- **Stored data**
────────────────────

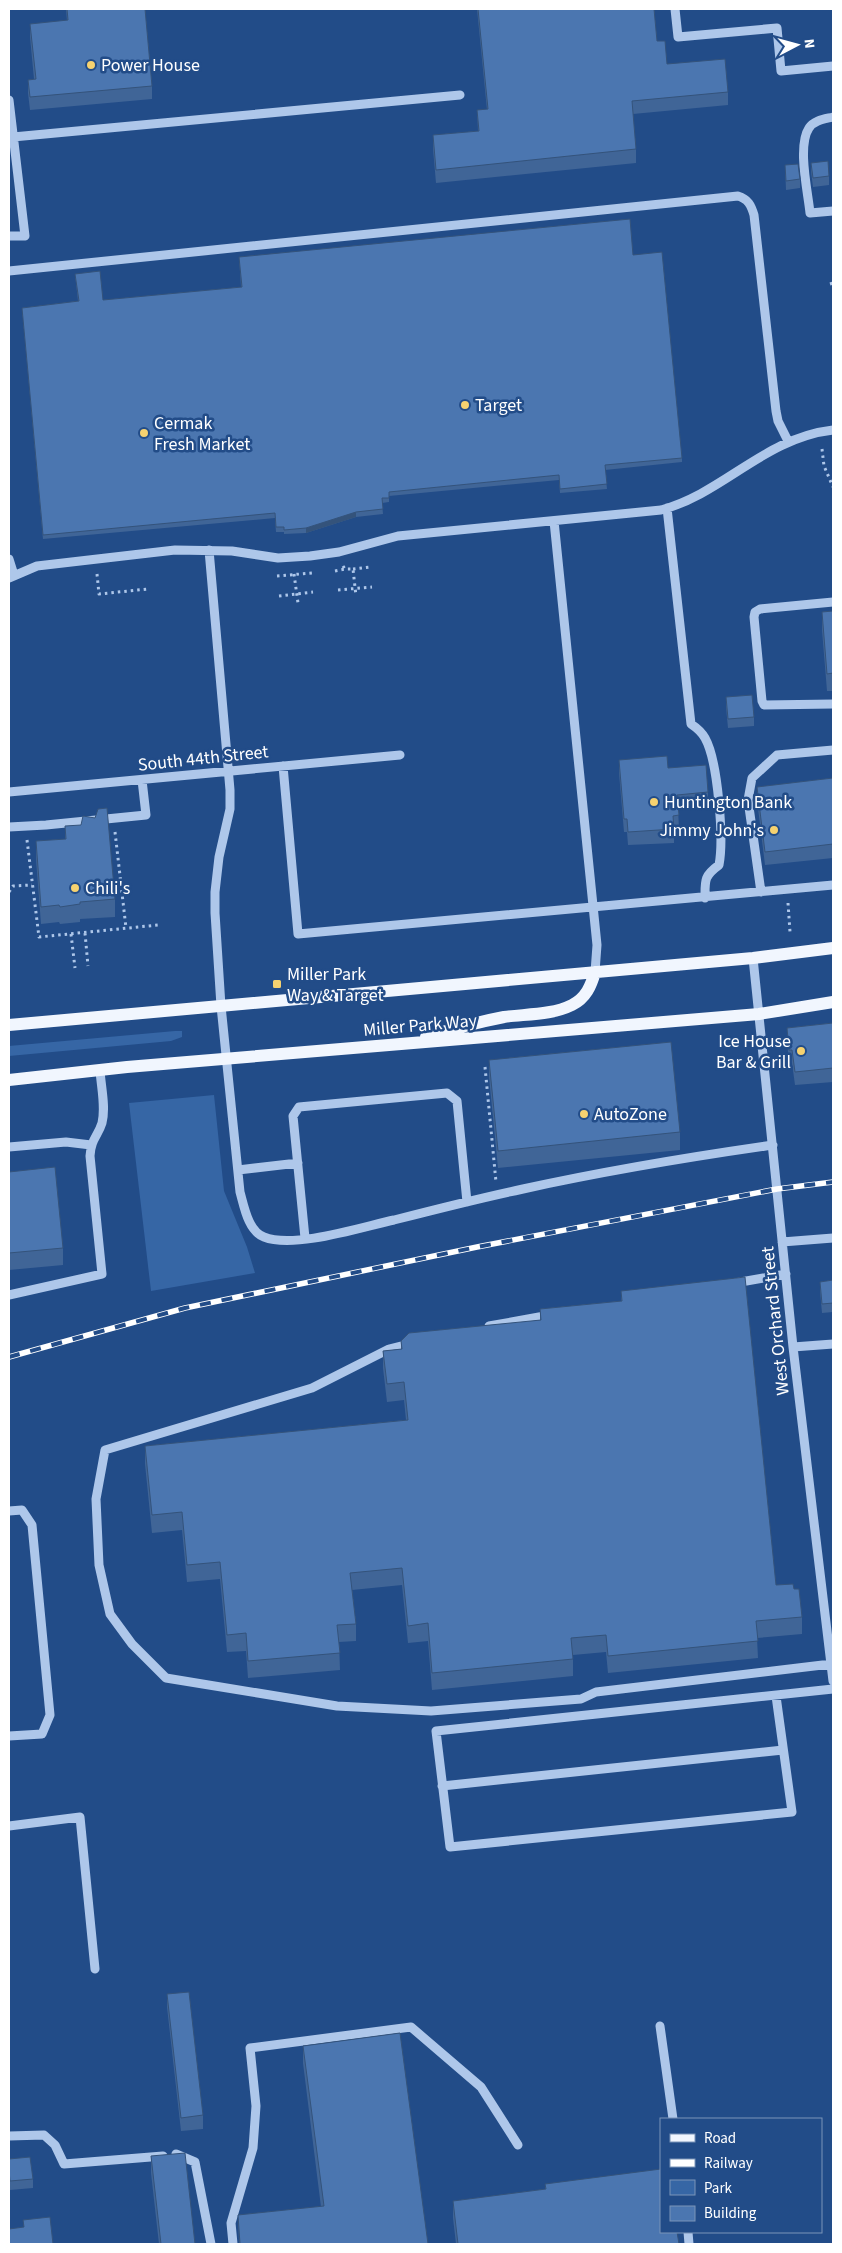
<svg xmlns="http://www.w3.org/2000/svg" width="842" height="2253" viewBox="0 0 842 2253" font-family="'Source Sans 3',sans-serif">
	<rect width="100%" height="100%" fill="#224c88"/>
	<path fill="#3666a5" d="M175 1031H182V1037L171 1041 9 1056V1046Z
		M214 1095 224 1191 247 1247 255 1273 151 1291 129 1103Z"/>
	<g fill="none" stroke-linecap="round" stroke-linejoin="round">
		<path stroke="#aec7ea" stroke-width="3" stroke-dasharray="2.5 4" stroke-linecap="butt" d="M830 284 833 283
			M822 449 824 466 833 487
			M343 566 345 569H353L356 596
			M353 569 370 567
			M335 571 345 569
			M97 574 99 594 148 589
			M294 574 298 603
			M277 576 312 573
			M338 590 372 587
			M279 596 313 592
			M115 832 126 928
			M27 840 39 937 158 925
			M9 892 13 886 32 885
			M788 903 790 932
			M85 933 88 966
			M71 934 75 968
			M485 1067 496 1182"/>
		<path stroke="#aec7ea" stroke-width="9" d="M675 9 678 37 777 28 781 71 833 66
			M9 100 25 236H9
			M833 117C825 119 814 120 809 128 797 146 808 192 810 213L833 211
			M13 137 460 95
			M9 271 738 196C748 199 751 205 754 215L776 411 778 421 788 441
			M667 508 691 724C697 728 701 731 705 738 718 761 724 839 719 865 704 876 705 880 705 898
			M554 521 597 945 595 972
			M209 550 230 790V809L219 857 215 892V913L221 1006 240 1192C244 1206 248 1231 264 1237 294 1249 362 1227 394 1220 437 1209 480 1198 523 1189 605 1171 689 1157 773 1145
			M9 559 14 575
			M9 578 37 566 175 550 232 551 278 558 310 556 339 552 398 536 661 510C724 493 764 438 833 430
			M833 602 760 609 755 612 754 617 762 701 764 705 833 704
			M283 766 298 934 833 885
			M9 792 400 755
			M9 827 46 825 146 815 142 780
			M761 892 748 800 752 778 777 755 833 750
			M753 958 793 1347 833 1681
			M9 1147 66 1142 91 1145
			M238 1170 298 1163
			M305 1238 293 1116 299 1107 447 1093 457 1101 467 1202
			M782 1242 833 1238
			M735 1283 786 1274
			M9 1295 102 1274 90 1156C91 1139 98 1136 102 1123 106 1107 101 1087 100 1070
			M489 1326 550 1315
			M413 1343 389 1349 312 1388 105 1450 96 1499 99 1565 110 1614 132 1644 166 1678 337 1706 431 1711 581 1699 596 1692 831 1664
			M793 1347 833 1344
			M9 1511 22 1510 32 1525 50 1715 42 1734 9 1736
			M776 1696 792 1812 450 1847 436 1731 833 1689
			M442 1786 783 1750
			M9 1826 80 1817 95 1969
			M660 2026 673 2119
			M9 2136 44 2135 55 2145 64 2164 163 2156
			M176 2154 195 2162 211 2244
			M688 2232 689 2244
			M233 2244 231 2223 253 2148 256 2106 250 2048 411 2027 481 2087 518 2145"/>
		<path stroke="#f1f6fe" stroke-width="12" d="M9 1025 753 958 833 948
			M426 1037C452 1029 478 1022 504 1017 526 1014 552 1015 572 1005 586 998 591 986 595 972
			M9 1080 127 1067 759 1014 833 1002"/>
		<g stroke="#fff" stroke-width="5.5">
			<path id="rail" d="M9 1357 185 1308 477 1247 777 1189 833 1182"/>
		</g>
		<use href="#rail" stroke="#224c88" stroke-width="4" stroke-dasharray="11" stroke-linecap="butt"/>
	</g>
	<path fill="#406597" d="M66 9H145L152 86V99L30 110 28 93V80L34 79 30 37V24L67 21Z
		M477 9H654L657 41 667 64 728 92V105L633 114 636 149V163L436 183 433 149V135L478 131 477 110H487Z
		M811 163 829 176V185L813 187 811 172Z
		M785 165 800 179V188L786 190Z
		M633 255 682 458V462L605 470 607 489 560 493 559 480 389 496V502L382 503 383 514 356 517 306 533 284 534V532H276L275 518 43 539 22 308 78 301 75 274 103 300 241 287 239 257Z
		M833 611V691H827L822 630V612Z
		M726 697 754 717V726L728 728 726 707Z
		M619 760 668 768 708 792V805L678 808 679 829H674V843L628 845 627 832H624L619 773Z
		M833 778V858L765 865 757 800V787Z
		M65 826 115 899V917L80 919V922L60 924 59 922 41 924 36 859V841L65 839Z
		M833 1023V1082L795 1085 792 1063H789L787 1041V1028Z
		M489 1060 680 1132V1150L498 1168 489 1077Z
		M9 1172 63 1248V1265L9 1270Z
		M833 1280V1312L822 1313 820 1291V1282Z
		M621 1291 776 1585 794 1589 802 1617V1634L757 1638 758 1658 608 1673 606 1652 573 1655V1676L432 1690 428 1641 408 1643 402 1585 352 1590 356 1624V1641L339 1642 340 1670 248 1678 246 1651 227 1652 220 1579 187 1582 182 1530 152 1533 145 1464V1446L406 1420 404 1400 387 1402 383 1368V1351L401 1349V1341L540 1320V1309L621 1301Z
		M167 1994 203 2115V2129L181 2131 167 2007Z
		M303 2046 428 2244H239L238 2215 321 2207 303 2063Z
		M151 2156 195 2244H159L151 2173Z
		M9 2159 33 2179V2188L10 2190 9 2180Z
		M545 2184 679 2244H456L453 2218V2201L545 2189Z"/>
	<path fill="#34537b" d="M356 512V517L306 533V528Z"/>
	<path fill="#4b76b0" stroke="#34537b" d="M67 9H145L152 86 30 97 28 80 36 79 30 24 68 20Z
		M478 9H654L657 41H665L667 64 725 59 728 92 632 101 636 149 436 170 433 135 479 131 477 110 488 109Z
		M828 161 829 176 813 178 811 163Z
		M798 164 800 179 786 181 785 165Z
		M630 219 633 255 662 252 682 458 605 465 607 484 560 489 559 475 389 492V498H382L383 509 356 512 306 528 284 530V527H276L275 513 43 535 22 308 79 301 75 274 100 271 103 300 242 287 239 257Z
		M833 611V673L827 674 822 612Z
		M752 695 754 717 728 719 726 697Z
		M667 756 668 768 706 765 708 792 677 795 679 815 673 816 674 829 628 832 627 819H624L619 760Z
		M833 778V844L765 852 757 787Z
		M107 808 115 899 80 902V904L60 907 59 905 41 907 36 841 66 839 65 826 81 825 83 816 95 818 98 809Z
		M833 1023V1068L795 1072 792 1050H789L787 1028Z
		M671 1042 680 1132 498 1151 489 1060Z
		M55 1167 63 1248 9 1253V1172Z
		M745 1277 776 1585 793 1584 794 1589H799L802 1617 756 1621 758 1641 608 1656 606 1635 571 1638 573 1659 432 1673 428 1623 408 1626 402 1568 350 1573 356 1624 337 1625 340 1653 248 1661 246 1633 227 1635 220 1562 187 1565 182 1512 152 1515 145 1446 408 1420 404 1382 387 1384 383 1351 402 1349 401 1341 409 1333 541 1320 540 1309 622 1301 621 1291Z
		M833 1280V1303L822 1304 820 1282Z
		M189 1992 203 2115 181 2118 167 1994Z
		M400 2033 428 2244H240L238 2215 324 2206 303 2046Z
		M185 2153 195 2244H161L151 2156Z
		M30 2157 33 2179 10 2181 9 2171V2159Z
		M661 2169V2232H677L679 2244H458L453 2201 546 2189 545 2184Z
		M50 2217 53 2244H9V2229L24 2227 23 2220Z"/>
	<g fill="#f6d270" stroke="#224c88" stroke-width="2">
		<circle cx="91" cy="65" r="5"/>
		<circle cx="465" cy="405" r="5"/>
		<circle cx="144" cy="433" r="5"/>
		<circle cx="654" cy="802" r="5"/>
		<circle cx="774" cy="830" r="5"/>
		<circle cx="75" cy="888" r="5"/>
		<rect x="272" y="979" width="10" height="10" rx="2.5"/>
		<circle cx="801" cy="1051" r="5"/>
		<circle cx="584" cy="1114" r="5"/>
	</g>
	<g text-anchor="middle" stroke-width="5" stroke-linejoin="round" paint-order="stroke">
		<g font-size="18" fill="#fff" stroke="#224c88" text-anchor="start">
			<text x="101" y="71">Power House</text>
			<text x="475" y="411">Target</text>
			<text x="154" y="429">Cermak<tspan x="154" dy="21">Fresh Market</tspan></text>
			<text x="664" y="808">Huntington Bank</text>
			<text x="764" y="836" text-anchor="end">Jimmy John's</text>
			<text x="85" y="894">Chili's</text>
			<text x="287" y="980">Miller Park<tspan x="287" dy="21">Way &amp; Target</tspan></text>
			<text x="791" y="1047" text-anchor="end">Ice House<tspan x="791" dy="21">Bar &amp; Grill</tspan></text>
			<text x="594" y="1120">AutoZone</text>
		</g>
		<g font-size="18" fill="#fff" stroke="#224c88">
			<text transform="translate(203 758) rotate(-6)" y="6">South 44th Street</text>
			<text transform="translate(420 1025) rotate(-5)" y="6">Miller Park Way</text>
			<text transform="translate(775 1321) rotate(-96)" y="6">West Orchard Street</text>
		</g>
	</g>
	<rect width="842" height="2253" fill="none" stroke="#ffffff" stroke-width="20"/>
	<rect x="660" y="2118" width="162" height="115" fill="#224c88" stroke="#7a94b8"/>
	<rect x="670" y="2134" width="25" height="8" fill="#f1f6fe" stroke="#7a94b8"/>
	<text x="704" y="2143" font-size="15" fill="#ffffff">Road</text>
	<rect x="670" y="2159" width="25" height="8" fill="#ffffff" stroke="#7a94b8"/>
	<text x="704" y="2168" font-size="15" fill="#ffffff">Railway</text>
	<rect x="670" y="2180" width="25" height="15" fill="#3666a5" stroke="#7a94b8"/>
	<text x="704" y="2193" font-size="15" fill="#ffffff">Park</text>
	<rect x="670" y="2206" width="25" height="15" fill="#4b76b0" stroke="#7a94b8"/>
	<text x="704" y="2218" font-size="15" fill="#ffffff">Building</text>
	<g transform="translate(797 45) rotate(84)" stroke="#224c88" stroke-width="4" paint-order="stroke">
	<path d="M0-4L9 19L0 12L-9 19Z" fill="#ffffff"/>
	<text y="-8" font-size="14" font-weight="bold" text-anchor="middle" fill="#ffffff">N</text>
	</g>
</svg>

────────────────────

- **TASK DETAILS**
Your answer should be the lines above from the one containing "M776 1696 792" through the one containing "M785 165 800 179V188L786 190Z", copied exactly and with both ends kept.

- **SOLUTION TO THE PROBLEM**
			M776 1696 792 1812 450 1847 436 1731 833 1689
			M442 1786 783 1750
			M9 1826 80 1817 95 1969
			M660 2026 673 2119
			M9 2136 44 2135 55 2145 64 2164 163 2156
			M176 2154 195 2162 211 2244
			M688 2232 689 2244
			M233 2244 231 2223 253 2148 256 2106 250 2048 411 2027 481 2087 518 2145"/>
		<path stroke="#f1f6fe" stroke-width="12" d="M9 1025 753 958 833 948
			M426 1037C452 1029 478 1022 504 1017 526 1014 552 1015 572 1005 586 998 591 986 595 972
			M9 1080 127 1067 759 1014 833 1002"/>
		<g stroke="#fff" stroke-width="5.5">
			<path id="rail" d="M9 1357 185 1308 477 1247 777 1189 833 1182"/>
		</g>
		<use href="#rail" stroke="#224c88" stroke-width="4" stroke-dasharray="11" stroke-linecap="butt"/>
	</g>
	<path fill="#406597" d="M66 9H145L152 86V99L30 110 28 93V80L34 79 30 37V24L67 21Z
		M477 9H654L657 41 667 64 728 92V105L633 114 636 149V163L436 183 433 149V135L478 131 477 110H487Z
		M811 163 829 176V185L813 187 811 172Z
		M785 165 800 179V188L786 190Z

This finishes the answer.